> [Exercise instructions] One range is to be output from the listing below, exactly as written: the line with "potted plant: present" to the line with "table lamp: present", both kept.

> [Materials provided]
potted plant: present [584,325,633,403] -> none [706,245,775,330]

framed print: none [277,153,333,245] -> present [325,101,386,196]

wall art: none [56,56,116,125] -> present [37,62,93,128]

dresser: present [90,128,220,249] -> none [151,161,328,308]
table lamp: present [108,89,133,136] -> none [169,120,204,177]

* * *

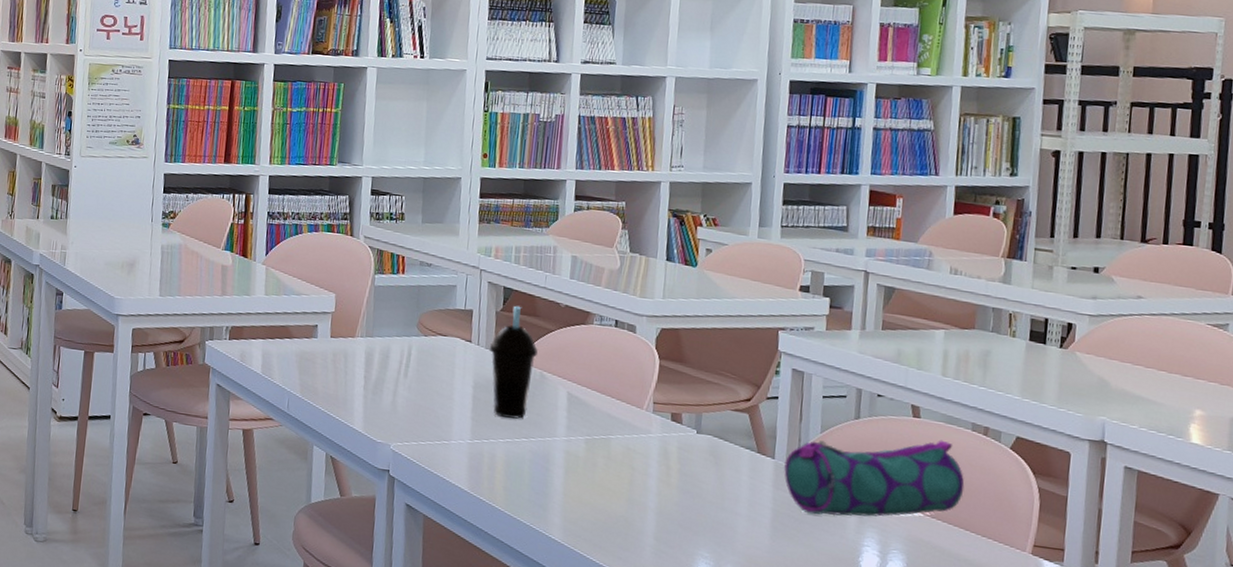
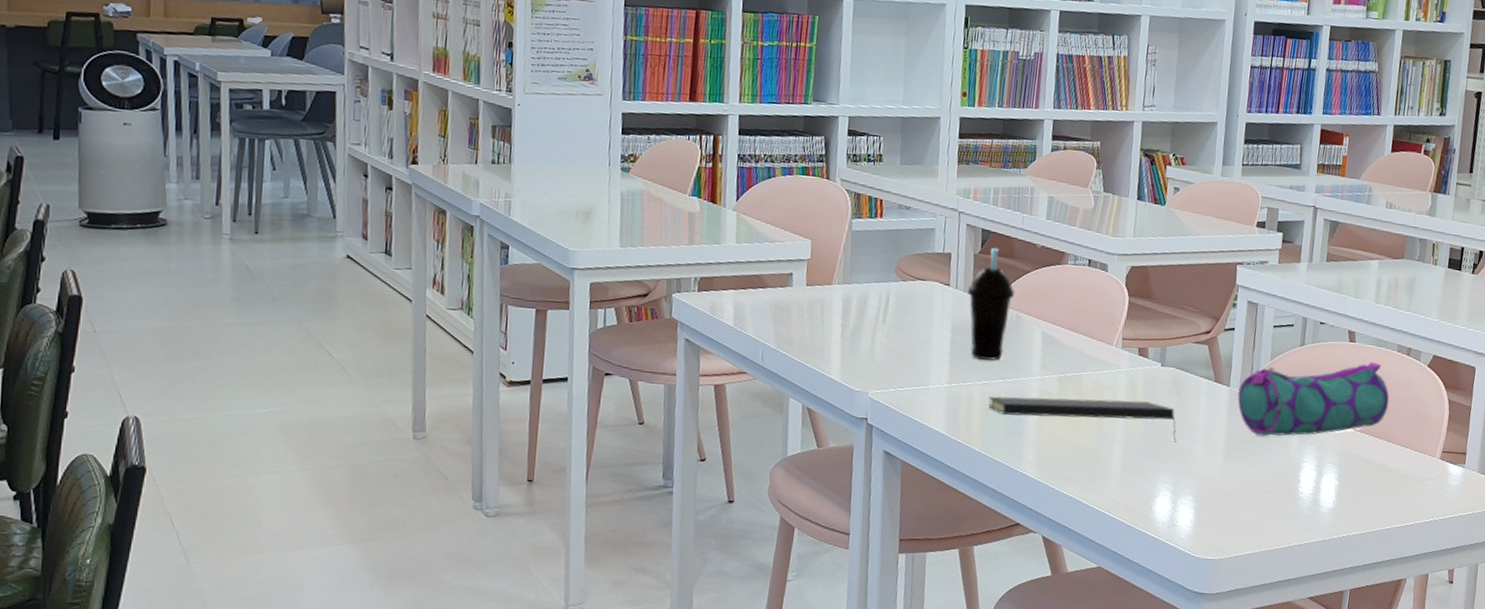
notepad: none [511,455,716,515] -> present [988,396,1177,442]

> [Solution to this exercise]
potted plant: present [584,325,633,403] -> none [706,245,775,330]

framed print: none [277,153,333,245] -> present [325,101,386,196]

wall art: none [56,56,116,125] -> present [37,62,93,128]

dresser: present [90,128,220,249] -> none [151,161,328,308]
table lamp: present [108,89,133,136] -> none [169,120,204,177]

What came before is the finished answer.